Night and Fog is presented in its original 1.33:1 aspect ratio and has been taken from a 35mm interpositive which has been put through a Spirit Dacacine and digitally transferred in high-definition. As such a lot of dirt has been removed and the film is presented in as much detail as possible. The transfer holds up well but it’s worth pointing out that there are many different sources involved. Stock footage and present photography are edited together which results in an uneven display that is obviously unavoidable. In terms of clarity there are no complaints. Edge Enhancement seems to be present but with very minor use. There is also consistent grain for which the transfer cannot be blamed. I find little to fault and although it is difficult to score it gets high marks for being a well authored disc.
For sound we get the original mono French track that has been mastered at 24-bit from the 35mm optical positive. There’s only one thing about this that really stands out and that is Hanns Eisler’s compelling score. It is carried across extremely well and adds so much poignancy, coming over crystal clear. As an extra option you can also view the film with this isolated score.
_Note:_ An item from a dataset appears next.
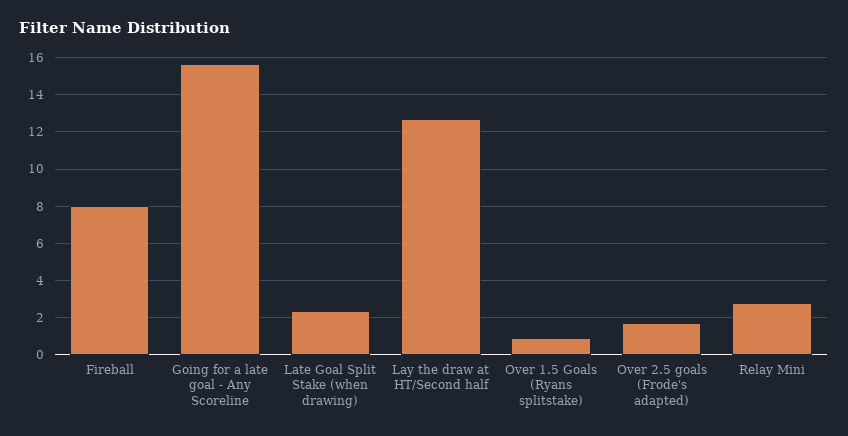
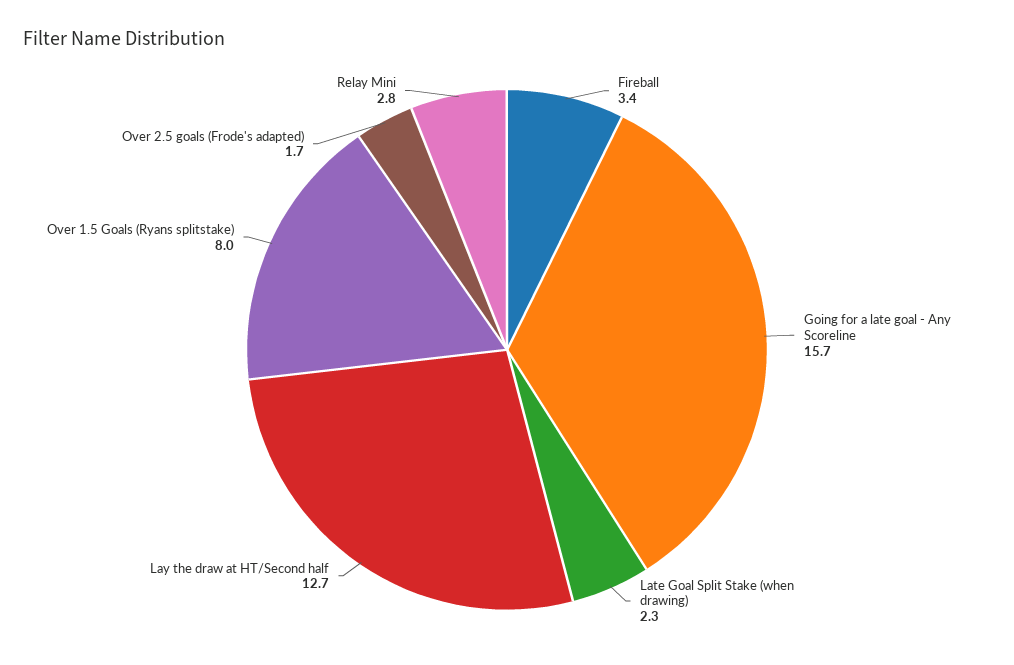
Fireball: 8 -> 3.4
Over 1.5 Goals (Ryans splitstake): 1 -> 8

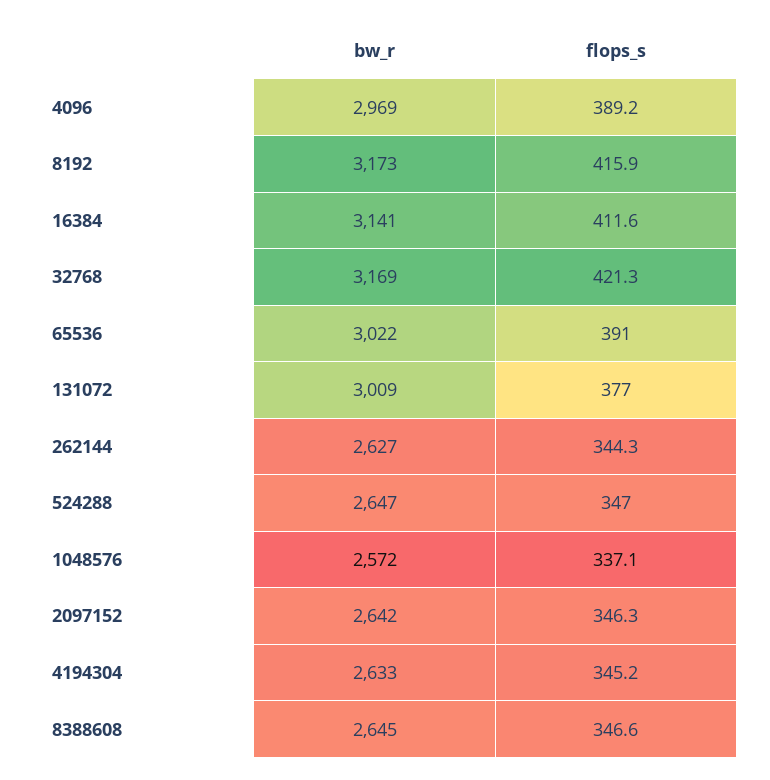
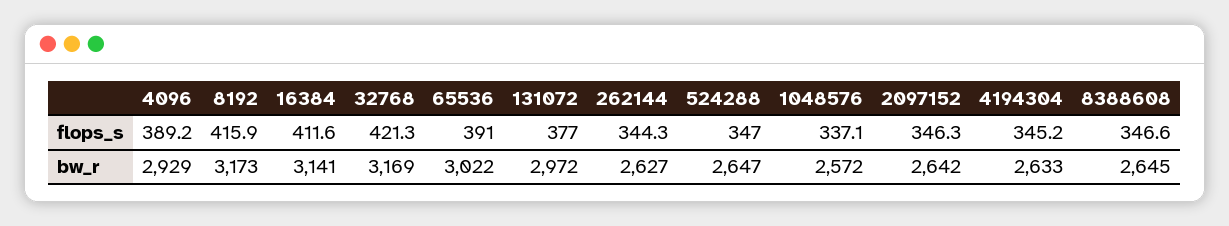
bw_r, 4096: 2969 -> 2929
bw_r, 131072: 3009 -> 2972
Even this way is just as effective as the narration. The visuals alone can provide everything and with the score by itself the experience is just as emotionally challenging.
Optional English subtitles are also included. These aren’t quite so impressive. Although being well placed and free from error they are a shade of light grey with a very thin border, making them a little difficult to see at times on lighter backgrounds.
Interview with Alain Resnais (5:20)
This is a short excerpt taken from the radio programme Les Etoiles du Cinema from 1994 that featured Alain Resnais as a guest talking about Night and Fog. Resnais talks about how he had to come up with a compromise in order to save the last ten minutes of the film from being excised. Although they weren’t aware at the time and made no deliberate attempt to showcase it, it turned out that a French police officer was helping to usher French victims onboard the trains destined for the camps. The director was ordered to obscure his identity.
Film historian, Peter Cowie provides some brief but informative biographical sketches for Alain Resnais (director), Anatole Dauman (producer), Jean Cayrol (writer), Ghislain Cloquet (cinematographer), Sacha Vierny (assistant cinematographer), Hanns Eisler (composer), Olga Wormser (historical consultant), Henri Michel (historical consultant) and Chris Marker (assistant director).
While the Holocaust has been documented considerably over the years, Night and Fog remains a very important piece of cinema; painful, insightful, poignant, disgusting and challenging. As graphic as several scenes are it deserves to be seen by all as a disturbing reminder of a past that still haunts to this day.
In the end I’ve decided to give this full marks in terms of importance. While it is a must see it isn’t entertaining and its direction depends upon a series of stock footage and location shots that have been brilliantly edited together. It would be an injustice to give it any less as it is a well written and thought out piece of work.